■ Assigned task A
Please rewrite the paragraph of the clinic article that begins "SINGAPORE: A clinic in Bedok North" as a single shorter sentence that keeps its main facts.
■ Assigned task B
From the clinic article, extract word for word the passage that starts at the words "The Ministry of" and ends after "self-administered test supervisor.".

**** Study text

Clinic allegedly offered services to skirt COVID-19 testing rules; doctor linked to Healing the Divide founder
The doctor, Jipson Quah, also allegedly submitted false vaccination information to the Health Ministry.
SINGAPORE: A clinic in Bedok North is suspected for partnering Iris Koh, the founder of the Healing the Divide group, to pass off unsupervised COVID-19 testing for the purposes of pre-event testing as supervised tests, a practice in breach of COVID-19 rules.
The Ministry of Health said on Sunday (Jan 23) that it started investigating Wan Medical Clinic after a tip-off in December last year.
"Wan Medical Clinic allowed individuals to allegedly submit to the clinic pre-recorded videos and/or photos purporting to show that they had performed ART (antigen rapid test) PET (pre-event testing) on themselves. The clinic then uploaded the negative ART results for these individuals," said MOH.
Under COVID-19 rules, supervised pre-event testing must be done in real-time and in the presence of a registered medical practitioner or qualified self-administered test supervisor.

********
**** Extracted entries

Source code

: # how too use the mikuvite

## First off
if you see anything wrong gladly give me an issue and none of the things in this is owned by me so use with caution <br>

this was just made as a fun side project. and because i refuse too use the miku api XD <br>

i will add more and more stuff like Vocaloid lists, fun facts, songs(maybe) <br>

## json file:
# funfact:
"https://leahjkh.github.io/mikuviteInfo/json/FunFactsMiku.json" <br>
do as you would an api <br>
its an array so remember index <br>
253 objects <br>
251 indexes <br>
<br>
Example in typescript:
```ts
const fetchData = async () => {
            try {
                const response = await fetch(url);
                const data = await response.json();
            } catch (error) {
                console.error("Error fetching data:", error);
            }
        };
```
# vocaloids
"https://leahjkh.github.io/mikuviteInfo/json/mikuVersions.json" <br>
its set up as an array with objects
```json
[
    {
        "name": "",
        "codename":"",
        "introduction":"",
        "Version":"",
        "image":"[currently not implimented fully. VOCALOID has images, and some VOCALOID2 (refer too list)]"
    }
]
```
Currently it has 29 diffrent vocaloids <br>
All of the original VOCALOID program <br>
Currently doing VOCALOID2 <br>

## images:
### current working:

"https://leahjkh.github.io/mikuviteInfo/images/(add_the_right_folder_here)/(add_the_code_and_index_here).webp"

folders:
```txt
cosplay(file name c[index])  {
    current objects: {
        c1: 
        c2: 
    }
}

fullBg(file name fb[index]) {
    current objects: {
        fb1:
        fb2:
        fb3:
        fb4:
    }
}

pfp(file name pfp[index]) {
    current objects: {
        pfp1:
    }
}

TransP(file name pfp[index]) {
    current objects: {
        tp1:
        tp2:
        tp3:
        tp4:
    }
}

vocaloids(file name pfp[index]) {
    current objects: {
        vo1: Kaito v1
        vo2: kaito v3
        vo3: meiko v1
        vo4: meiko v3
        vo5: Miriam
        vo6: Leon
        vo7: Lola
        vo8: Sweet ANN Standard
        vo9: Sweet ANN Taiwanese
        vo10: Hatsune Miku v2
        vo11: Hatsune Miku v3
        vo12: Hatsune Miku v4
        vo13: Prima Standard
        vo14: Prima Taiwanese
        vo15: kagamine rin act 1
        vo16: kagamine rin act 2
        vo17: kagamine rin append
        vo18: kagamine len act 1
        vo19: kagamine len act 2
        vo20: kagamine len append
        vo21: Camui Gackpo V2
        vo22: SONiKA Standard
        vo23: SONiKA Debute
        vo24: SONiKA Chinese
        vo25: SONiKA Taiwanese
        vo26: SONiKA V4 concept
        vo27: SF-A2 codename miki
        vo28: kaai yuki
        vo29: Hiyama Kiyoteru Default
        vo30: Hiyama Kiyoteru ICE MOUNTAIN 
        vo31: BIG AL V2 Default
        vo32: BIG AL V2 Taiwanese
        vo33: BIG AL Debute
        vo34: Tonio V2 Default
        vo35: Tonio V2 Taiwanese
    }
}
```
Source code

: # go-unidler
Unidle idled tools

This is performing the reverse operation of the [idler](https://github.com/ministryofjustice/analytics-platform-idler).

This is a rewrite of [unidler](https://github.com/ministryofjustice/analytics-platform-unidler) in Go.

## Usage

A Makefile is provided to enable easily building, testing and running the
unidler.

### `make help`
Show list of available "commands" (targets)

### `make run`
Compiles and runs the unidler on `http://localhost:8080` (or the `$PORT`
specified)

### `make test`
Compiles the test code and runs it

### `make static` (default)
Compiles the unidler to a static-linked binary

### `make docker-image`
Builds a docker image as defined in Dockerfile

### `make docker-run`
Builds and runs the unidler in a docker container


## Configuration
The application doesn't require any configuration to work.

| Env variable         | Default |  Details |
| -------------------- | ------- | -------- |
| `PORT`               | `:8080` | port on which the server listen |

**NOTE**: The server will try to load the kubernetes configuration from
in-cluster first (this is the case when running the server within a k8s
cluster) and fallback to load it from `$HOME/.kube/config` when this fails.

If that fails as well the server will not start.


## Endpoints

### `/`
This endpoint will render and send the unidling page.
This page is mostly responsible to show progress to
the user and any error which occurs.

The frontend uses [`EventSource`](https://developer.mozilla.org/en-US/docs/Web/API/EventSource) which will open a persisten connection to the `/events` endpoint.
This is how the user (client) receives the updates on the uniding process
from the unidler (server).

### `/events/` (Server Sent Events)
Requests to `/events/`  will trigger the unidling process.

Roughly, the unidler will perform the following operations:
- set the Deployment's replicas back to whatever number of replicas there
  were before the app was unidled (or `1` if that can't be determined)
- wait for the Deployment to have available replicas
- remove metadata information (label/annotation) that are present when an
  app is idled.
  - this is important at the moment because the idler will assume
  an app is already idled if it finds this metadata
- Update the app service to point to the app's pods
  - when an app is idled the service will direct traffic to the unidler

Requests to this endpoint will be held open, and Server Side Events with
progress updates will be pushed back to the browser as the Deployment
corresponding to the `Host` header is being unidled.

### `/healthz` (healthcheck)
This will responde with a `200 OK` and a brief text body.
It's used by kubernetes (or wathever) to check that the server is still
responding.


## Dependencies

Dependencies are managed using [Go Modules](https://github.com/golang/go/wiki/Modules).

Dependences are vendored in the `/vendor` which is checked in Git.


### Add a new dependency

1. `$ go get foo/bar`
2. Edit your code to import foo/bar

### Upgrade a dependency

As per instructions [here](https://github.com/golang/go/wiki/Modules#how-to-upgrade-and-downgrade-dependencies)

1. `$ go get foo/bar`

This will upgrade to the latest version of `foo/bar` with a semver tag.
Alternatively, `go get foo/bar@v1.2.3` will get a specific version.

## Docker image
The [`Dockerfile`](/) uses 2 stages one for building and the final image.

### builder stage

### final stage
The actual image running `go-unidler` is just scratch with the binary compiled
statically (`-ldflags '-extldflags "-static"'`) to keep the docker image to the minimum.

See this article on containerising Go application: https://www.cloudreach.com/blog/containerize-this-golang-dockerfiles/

********

■ Reply A
A Bedok North clinic is suspected of partnering Iris Koh, founder of the Healing the Divide group, to pass off unsupervised COVID-19 pre-event tests as supervised ones, which breaches COVID-19 rules.

■ Reply B
The Ministry of Health said on Sunday (Jan 23) that it started investigating Wan Medical Clinic after a tip-off in December last year.
"Wan Medical Clinic allowed individuals to allegedly submit to the clinic pre-recorded videos and/or photos purporting to show that they had performed ART (antigen rapid test) PET (pre-event testing) on themselves. The clinic then uploaded the negative ART results for these individuals," said MOH.
Under COVID-19 rules, supervised pre-event testing must be done in real-time and in the presence of a registered medical practitioner or qualified self-administered test supervisor.